**ASSIGNMENT:** Print the lines in the listing below that fall between the line with "473 345 1079.0" and the line with "296 257 1459.2", those two lines included, exactly as they stand and with nothing else.

**GIVEN RECORDS:**
□ □ □
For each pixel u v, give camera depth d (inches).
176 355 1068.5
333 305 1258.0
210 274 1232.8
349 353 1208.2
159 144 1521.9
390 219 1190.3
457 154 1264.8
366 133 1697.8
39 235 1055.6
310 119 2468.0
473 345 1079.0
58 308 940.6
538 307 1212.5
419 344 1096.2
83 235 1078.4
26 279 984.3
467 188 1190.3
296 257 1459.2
□ □ □
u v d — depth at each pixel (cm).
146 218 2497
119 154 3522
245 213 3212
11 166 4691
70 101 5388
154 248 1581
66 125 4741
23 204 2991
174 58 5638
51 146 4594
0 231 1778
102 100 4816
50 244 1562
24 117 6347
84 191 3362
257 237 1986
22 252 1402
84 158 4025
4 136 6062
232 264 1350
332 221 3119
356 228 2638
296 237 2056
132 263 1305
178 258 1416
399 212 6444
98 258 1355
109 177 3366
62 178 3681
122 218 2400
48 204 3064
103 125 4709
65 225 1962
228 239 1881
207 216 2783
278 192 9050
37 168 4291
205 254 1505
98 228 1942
□ □ □
**THE COMPLETED TASK:**
473 345 1079.0
58 308 940.6
538 307 1212.5
419 344 1096.2
83 235 1078.4
26 279 984.3
467 188 1190.3
296 257 1459.2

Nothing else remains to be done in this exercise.